RXDX is also developing early stage candidates, including RXDX-105, a selective RET inhibitor that does not inhibit VEGF. It is currently being examined in a phase 1b "basket" study to examine its best potential cancer targets. Taledagib, another early stage pipeline candidate, is a hedgehog/smoothened inhibitor being developed to prevent stem cell transformation which leads to some forms of brain, skin, and pancreatic cancers. The company has a license partnership with Eli Lilly (LLY) for its development and commercialization of taladegib. Taledagib demonstrated clinical proof-of-concept and a Phase 2 dosing regimen based on results from early-stage clinical studies was elucidated. RXDX-106 is a (reversible non-covalent binding) inhibitor of the TAM (TYRO3, AXL, and MER) tyrosine kinase class currently in late preclinical development. It is showing signs of long-lasting tumor suppressor activity (even beyond when it is detectable in the blood) and immune system potentiation as reported to AACR 2017. This group of early stage candidates is likely to add benefit to other combination therapy models, according to company statements.
The company was able to raise $88 million in a public offering in early May 2017 at $6.15 per share. As of end Q1 2017 the company reported $108 million in cash. Net loss was reported for Q1 2017 at $40 million, but the company reports a cash burn of $22 million in the quarter. RXDX has approximately $32 million in long-term debt. With roughly $190 million on hand its cash runway would last until mid to late 2019. Three analyst consensus target is over $20 per share. Other analysts have stated that this company is undervalued in terms of its peers. Strong Bio regards this stock as worthy of initial positioning on any pullbacks, with a target of $6.50 per share being regarded as a nice pickup.

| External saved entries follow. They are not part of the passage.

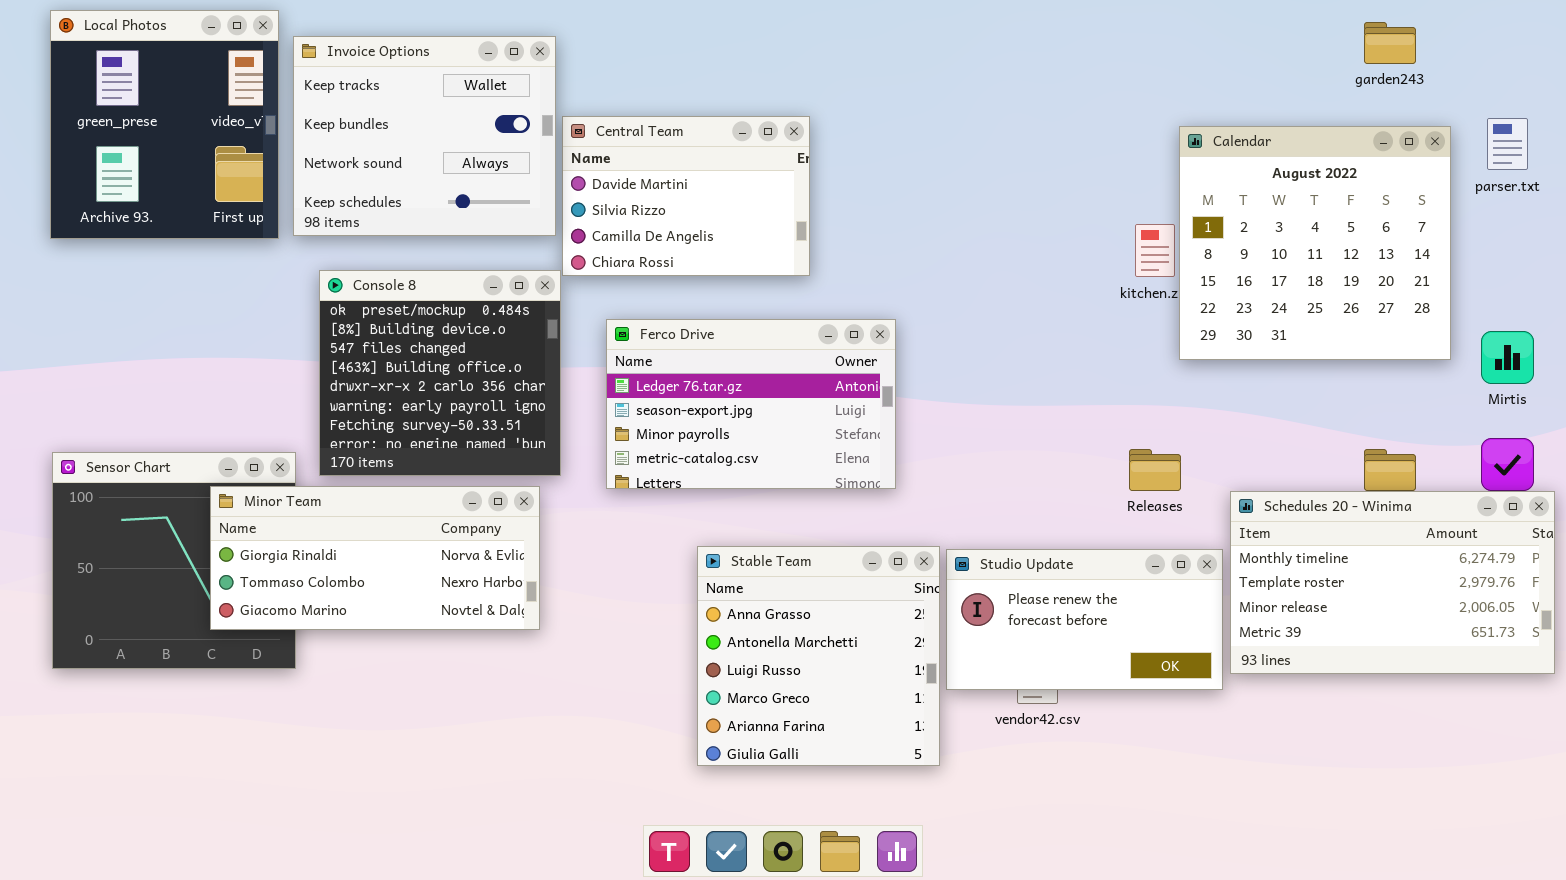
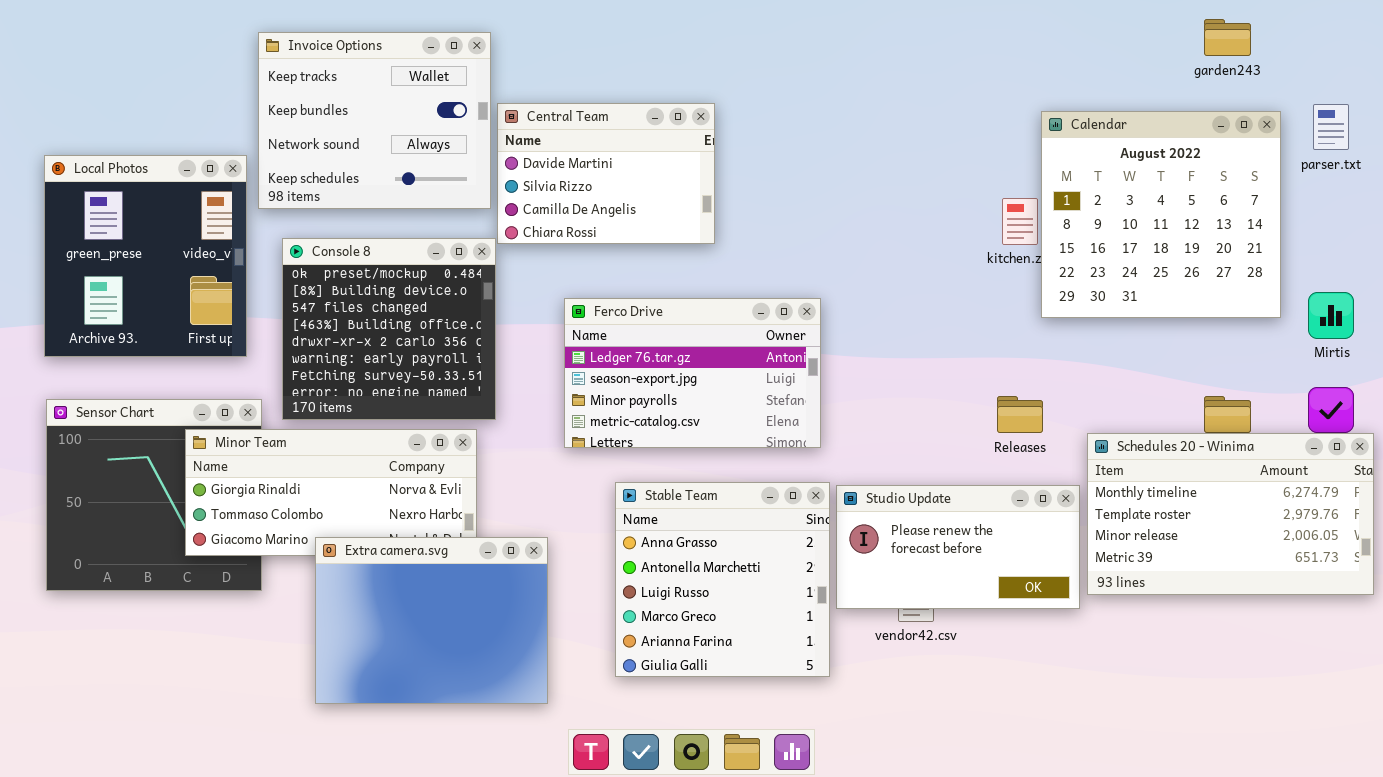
Local Photos: [50,10,279,239] -> [44,155,247,357], moved
Ferco Drive: [606,319,896,489] -> [564,298,821,448], moved
Extra camera.svg: none -> [315,537,548,704], opened

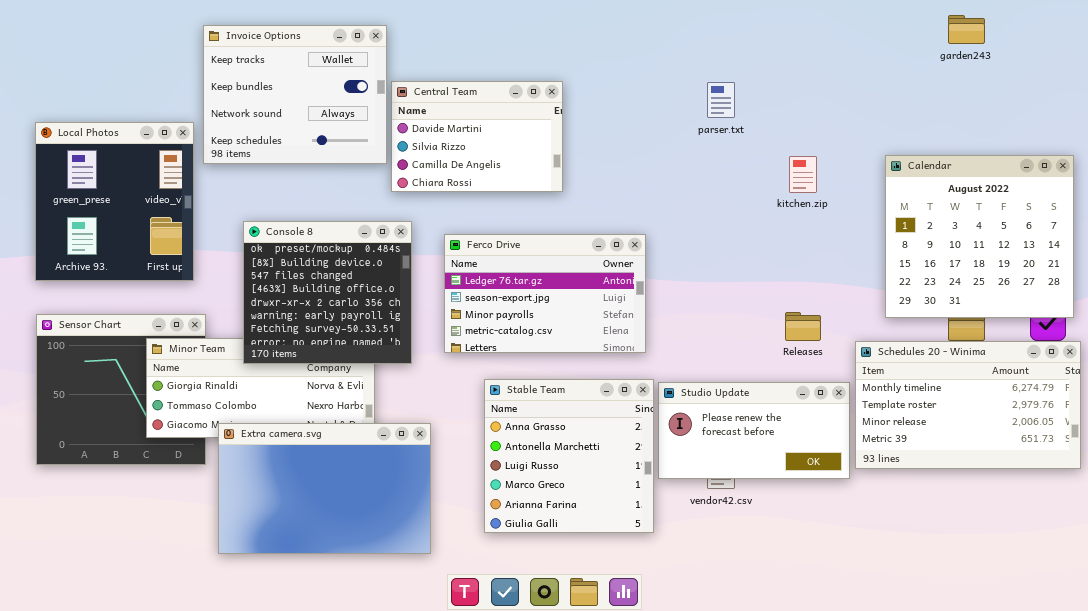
parser.txt: [1313,104,1349,150] -> [707,82,735,118], moved
Calendar: [1041,111,1281,318] -> [885,155,1074,318], moved
Console 8: [282,238,496,420] -> [243,221,412,364], moved
Extra camera.svg: [315,537,548,704] -> [218,423,431,554], resized

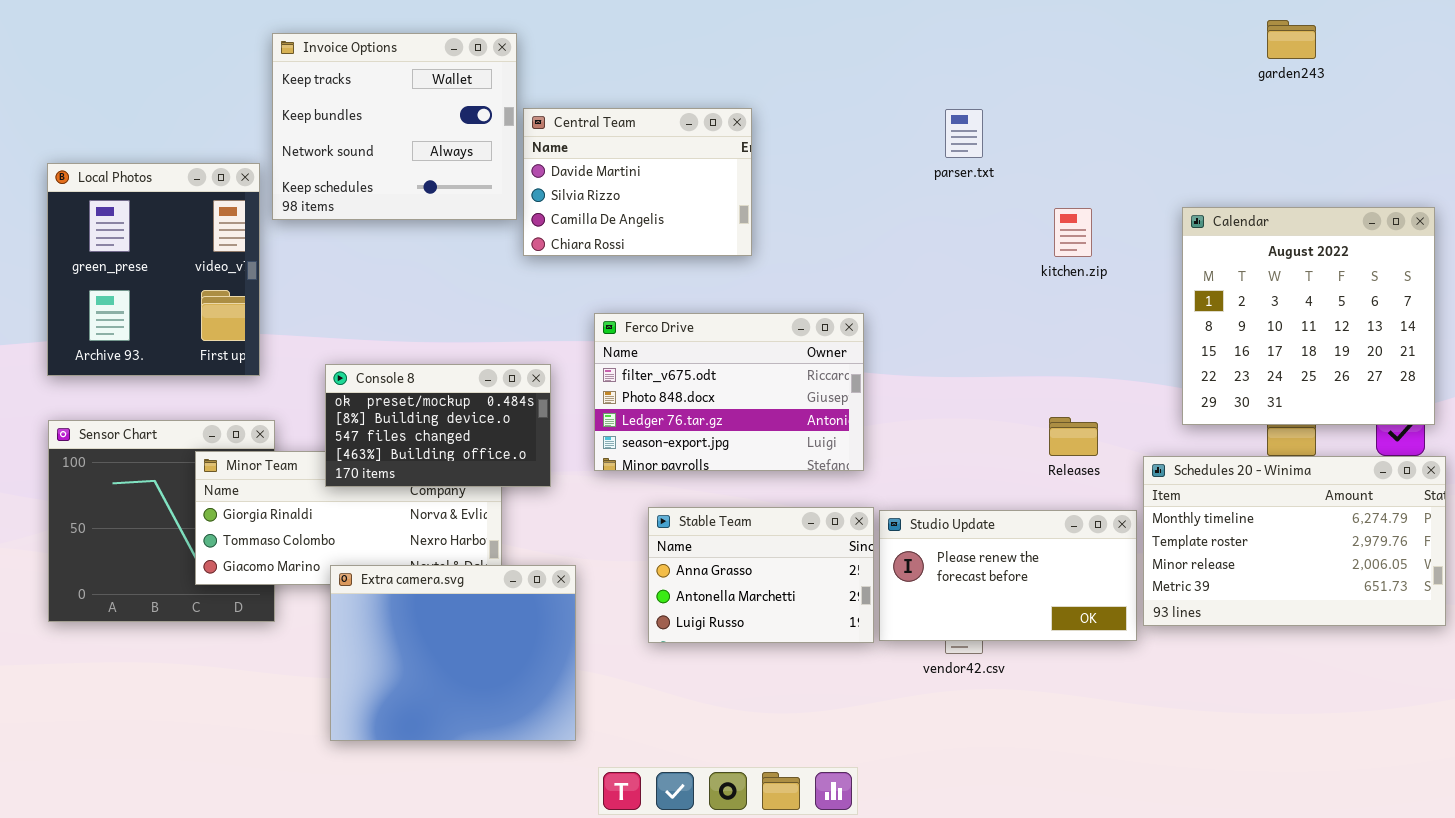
Console 8: [243,221,412,364] -> [325,364,551,487], resized
Ferco Drive: [444,234,646,353] -> [594,313,864,471], scrolled up 2 rows
Stable Team: [484,379,654,533] -> [648,507,874,643], resized
Extra camera.svg: [218,423,431,554] -> [330,565,576,741], resized

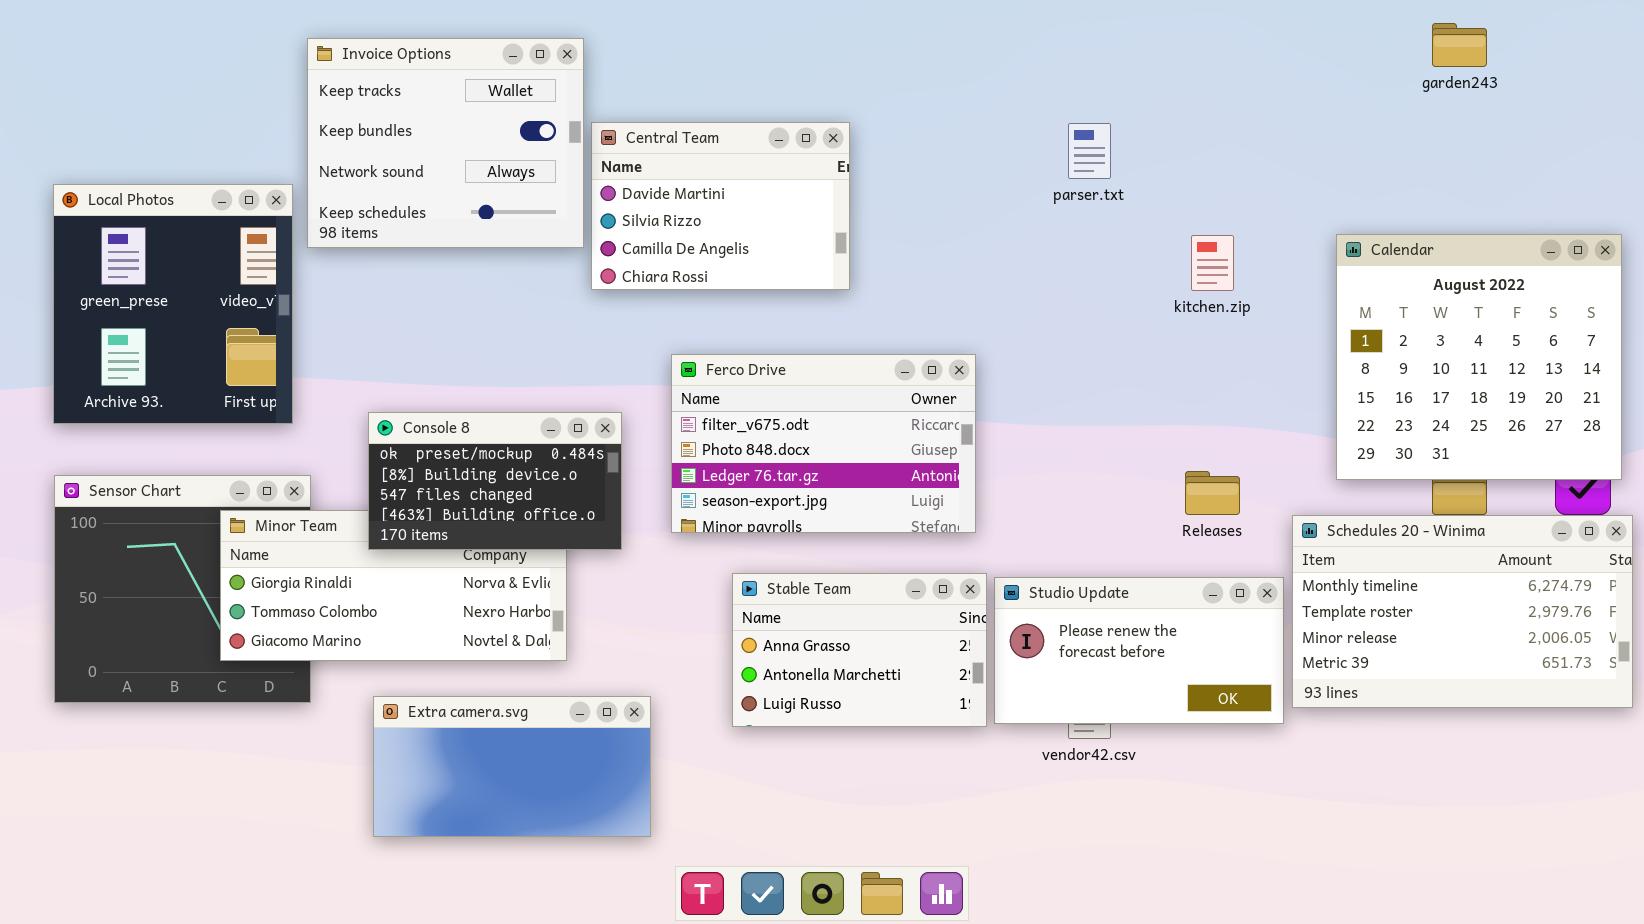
Extra camera.svg: [330,565,576,741] -> [373,696,651,837], resized

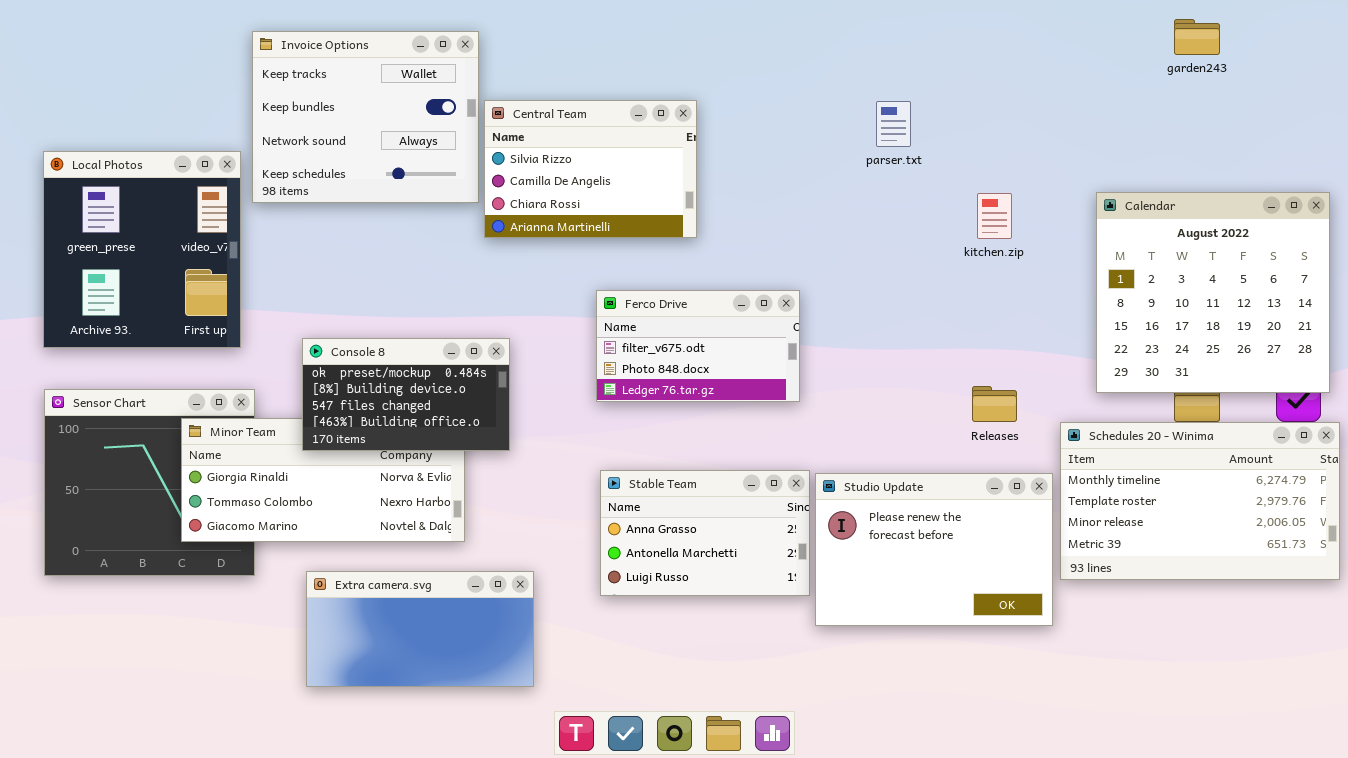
Central Team: [591,122,850,290] -> [484,100,697,238], scrolled down 1 row
Ferco Drive: [671,354,976,533] -> [596,290,800,402], resized
Studio Update: [994,577,1284,724] -> [815,473,1053,626], resized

Risks for investment in Ignyta include risks that FDA approval, even with Breakthrough Therapy designation, is not automatic and can be delayed, with as many as 15% of such candidates required second attempts to gain approval. If the company pushes forward too quickly with its pipeline candidates that are not partnered with Lilly, it may have to dilute to fund them and a commercial launch of its lead candidate entrectinib, FDA willing. Competition for entrectinib is both already on the market in some indications (as for Xalkori), and entering late clinical stage trials at other companies. Moreover, peer evaluation in cancer is not always a good indicator of future performance. Some stocks are manipulated for buyout, especially by foreign suitors. Others seem to achieve monstrous multi-billion dollar valuations for markets that are likely to be in the low hundreds of millions at the most, making it highly variable and unreliable to analyze classes of biotechnology companies. It is more useful in evaluation of companies with large pipelines, however.